GÖNDERİLME SÜRECİNE AÇIKLIK GETİRDİ
Fenerbahçe'ye katkılı olduğumu düşünüyorum. Şimdi buraya nasıl geldik onu anlatacağım. Bu olanların 5 ayağı var: Kendim, Aykut Kocaman, Ali Yıldırım, Başkan ve basın. Başınıza bir şeyler geliyorsa bunun içinde sizin de sorunlarınız vardır. Ben kendi hatalarımında olduğunu biliyorum. En büyük hatam kulübü bazı anlarda yaralamış olmam. Twitter'ı yanlış bir şekilde kullandım. Bazı insanlara mesaj ve SMS'ler gönderdim. Atmasam daha iyiydi. Mesjın içinde bir hata yoktu ama keşke göndermeseydim daha iyi olurdu.
MAYIS AYINA KADAR PARAMI ALMASINI BİLİRDİM
Para için oynuyor gibi sözlere mağruz kaldım. Ben primlerin eşit dağıtılmasını istiyordum. Eğer para düşkünü biri olsaydım, bana yapılan ayrı çalış önerisini değerlendirir ve Mayıs'a kadar maaşımı tıkır tıkır alırdım. Ben insanlar haketikleri parayı almalı. Bunlar benim hatalarım.

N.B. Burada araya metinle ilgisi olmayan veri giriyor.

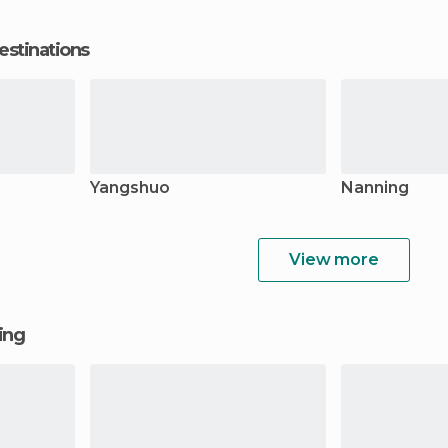
estinations
Yangshuo
Nanning
View more
ging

AYKUT KOCAMAN'LA PROBLEMİMİZ O ZAMANLARDA BAŞLADI
Aykut Kocaman konusunu sportik direktör ve teknik direktör olarak ikiye bölmek istiyorum. Sizler Fenerbahçe'yi çok iyi takip ediyorsunuz. Aragones zamanında Trabzonspor'u yenseydik 7 Temmuz'da geri gelecektik. Öyle de oldu. Ben yokken Aragones gtti, yerine de Aykut Kocaman geldi. 20-22 Haziran'da Samet beni arayıp geri dönüşün 1 hafta erkene çekildiğini söyledi ama ben de tüm planlarımı 7'sine göre yaptığımı ve geri gelemeyeceğimi söyledim. 7 Temmuz'da geldiğimde Daum'un odasına gittim. Kendisinden özür diledim. Kendisi de bana bunun sorun olmadığını söyledi. Sonra da beni tanışmam için Aykut Kocaman'ın yanına gönderdi. Kendisi ile tanıştım. Bana ilk söylediği "Sen kaptansın, senin erken gelmen gerekirdi" oldu.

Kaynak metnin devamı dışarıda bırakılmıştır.